Copy out every line from the records that includes "understanding".

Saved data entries
+++
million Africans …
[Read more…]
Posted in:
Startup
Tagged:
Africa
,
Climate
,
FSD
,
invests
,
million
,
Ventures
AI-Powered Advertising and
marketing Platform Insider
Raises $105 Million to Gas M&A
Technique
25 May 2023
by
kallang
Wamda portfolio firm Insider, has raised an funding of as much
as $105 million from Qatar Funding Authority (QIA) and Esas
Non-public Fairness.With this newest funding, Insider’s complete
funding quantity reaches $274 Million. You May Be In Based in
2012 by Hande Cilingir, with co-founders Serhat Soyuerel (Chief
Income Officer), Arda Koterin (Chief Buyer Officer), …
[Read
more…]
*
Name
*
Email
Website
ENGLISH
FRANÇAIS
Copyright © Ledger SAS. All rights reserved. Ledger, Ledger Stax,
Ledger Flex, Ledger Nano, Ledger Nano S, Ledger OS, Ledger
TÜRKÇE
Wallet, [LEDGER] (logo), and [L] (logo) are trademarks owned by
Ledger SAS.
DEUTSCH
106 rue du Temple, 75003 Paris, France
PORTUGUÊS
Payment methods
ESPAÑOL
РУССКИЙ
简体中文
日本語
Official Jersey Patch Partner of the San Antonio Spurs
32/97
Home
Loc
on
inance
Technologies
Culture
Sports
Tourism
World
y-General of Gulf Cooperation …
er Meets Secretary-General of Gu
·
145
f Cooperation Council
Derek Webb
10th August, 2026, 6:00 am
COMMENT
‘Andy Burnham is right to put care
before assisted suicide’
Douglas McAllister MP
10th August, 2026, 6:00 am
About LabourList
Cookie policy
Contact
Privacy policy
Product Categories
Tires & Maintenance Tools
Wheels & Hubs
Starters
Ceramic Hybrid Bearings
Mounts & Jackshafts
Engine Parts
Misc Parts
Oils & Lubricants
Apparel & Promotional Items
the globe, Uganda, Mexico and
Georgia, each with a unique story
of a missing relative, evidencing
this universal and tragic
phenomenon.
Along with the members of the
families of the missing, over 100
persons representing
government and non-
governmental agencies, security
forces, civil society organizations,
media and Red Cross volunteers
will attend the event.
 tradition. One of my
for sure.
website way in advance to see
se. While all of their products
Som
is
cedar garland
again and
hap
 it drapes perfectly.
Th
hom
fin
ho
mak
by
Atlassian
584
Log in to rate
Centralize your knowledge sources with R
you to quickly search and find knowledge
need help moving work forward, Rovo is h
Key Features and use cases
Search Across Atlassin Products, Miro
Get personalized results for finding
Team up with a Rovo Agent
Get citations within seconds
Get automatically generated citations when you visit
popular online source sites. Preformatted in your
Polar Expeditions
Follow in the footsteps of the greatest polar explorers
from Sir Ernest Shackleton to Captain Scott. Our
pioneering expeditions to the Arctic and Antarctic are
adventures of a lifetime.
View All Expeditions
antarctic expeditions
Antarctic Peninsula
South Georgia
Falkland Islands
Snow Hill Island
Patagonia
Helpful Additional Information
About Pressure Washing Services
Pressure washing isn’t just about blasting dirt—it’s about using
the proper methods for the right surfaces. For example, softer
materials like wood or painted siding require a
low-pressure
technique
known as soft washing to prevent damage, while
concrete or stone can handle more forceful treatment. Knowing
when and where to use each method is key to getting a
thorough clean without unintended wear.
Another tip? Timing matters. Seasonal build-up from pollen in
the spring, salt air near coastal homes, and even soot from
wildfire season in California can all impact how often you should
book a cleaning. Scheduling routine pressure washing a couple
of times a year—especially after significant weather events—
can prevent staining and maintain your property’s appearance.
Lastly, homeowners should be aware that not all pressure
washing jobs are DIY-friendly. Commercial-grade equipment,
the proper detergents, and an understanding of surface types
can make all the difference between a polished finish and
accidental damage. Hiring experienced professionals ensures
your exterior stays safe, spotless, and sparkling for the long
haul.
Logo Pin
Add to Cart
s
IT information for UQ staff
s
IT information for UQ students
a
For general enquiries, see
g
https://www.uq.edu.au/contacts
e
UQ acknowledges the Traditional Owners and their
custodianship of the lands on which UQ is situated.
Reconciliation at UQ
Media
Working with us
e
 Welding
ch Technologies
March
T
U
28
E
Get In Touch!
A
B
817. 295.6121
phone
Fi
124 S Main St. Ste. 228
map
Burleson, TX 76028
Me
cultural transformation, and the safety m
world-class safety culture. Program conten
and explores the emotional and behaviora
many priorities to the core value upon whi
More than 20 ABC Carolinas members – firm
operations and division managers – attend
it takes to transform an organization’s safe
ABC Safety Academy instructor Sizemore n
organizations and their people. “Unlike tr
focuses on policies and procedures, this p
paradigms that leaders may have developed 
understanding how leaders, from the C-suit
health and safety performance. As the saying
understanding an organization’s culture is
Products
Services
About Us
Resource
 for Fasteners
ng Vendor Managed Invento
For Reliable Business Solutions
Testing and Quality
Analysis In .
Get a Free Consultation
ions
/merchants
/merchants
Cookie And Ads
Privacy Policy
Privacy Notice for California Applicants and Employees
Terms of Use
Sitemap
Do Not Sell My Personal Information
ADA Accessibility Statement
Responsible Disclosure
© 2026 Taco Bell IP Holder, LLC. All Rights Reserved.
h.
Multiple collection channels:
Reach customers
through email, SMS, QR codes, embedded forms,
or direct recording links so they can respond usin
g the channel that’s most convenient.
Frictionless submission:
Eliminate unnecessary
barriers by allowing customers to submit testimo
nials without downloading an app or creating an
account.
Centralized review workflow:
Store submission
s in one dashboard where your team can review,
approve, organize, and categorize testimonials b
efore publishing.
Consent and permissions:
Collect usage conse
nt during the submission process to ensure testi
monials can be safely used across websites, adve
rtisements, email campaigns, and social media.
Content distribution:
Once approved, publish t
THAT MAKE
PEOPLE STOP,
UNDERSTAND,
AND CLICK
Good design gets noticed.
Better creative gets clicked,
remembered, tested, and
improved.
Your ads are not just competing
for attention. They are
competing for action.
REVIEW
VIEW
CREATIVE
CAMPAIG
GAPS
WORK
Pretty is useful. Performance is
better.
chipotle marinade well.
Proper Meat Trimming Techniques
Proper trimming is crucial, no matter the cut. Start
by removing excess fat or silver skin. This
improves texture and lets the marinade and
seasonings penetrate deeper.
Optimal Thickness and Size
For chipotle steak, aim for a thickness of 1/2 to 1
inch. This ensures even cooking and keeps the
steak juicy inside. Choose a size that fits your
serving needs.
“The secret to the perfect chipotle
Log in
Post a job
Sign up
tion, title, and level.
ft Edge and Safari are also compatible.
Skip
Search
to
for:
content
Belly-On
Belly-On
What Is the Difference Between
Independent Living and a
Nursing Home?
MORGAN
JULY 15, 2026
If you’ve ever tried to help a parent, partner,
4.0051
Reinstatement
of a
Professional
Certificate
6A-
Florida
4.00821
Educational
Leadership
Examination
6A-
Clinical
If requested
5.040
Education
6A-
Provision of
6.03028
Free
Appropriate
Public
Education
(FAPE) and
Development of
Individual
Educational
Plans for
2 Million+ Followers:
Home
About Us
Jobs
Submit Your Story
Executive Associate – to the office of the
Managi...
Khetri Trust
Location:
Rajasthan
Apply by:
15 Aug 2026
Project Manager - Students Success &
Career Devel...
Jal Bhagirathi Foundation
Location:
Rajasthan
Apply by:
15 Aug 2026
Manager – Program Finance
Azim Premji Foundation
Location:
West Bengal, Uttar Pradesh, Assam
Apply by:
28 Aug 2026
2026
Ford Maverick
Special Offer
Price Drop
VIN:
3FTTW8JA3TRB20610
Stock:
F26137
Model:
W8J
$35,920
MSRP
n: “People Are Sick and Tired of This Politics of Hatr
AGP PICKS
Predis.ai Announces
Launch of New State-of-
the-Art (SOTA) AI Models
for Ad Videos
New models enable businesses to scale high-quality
+++
(Completed exercise):
the proper detergents, and an understanding of surface types
understanding how leaders, from the C-suit
understanding an organization’s culture is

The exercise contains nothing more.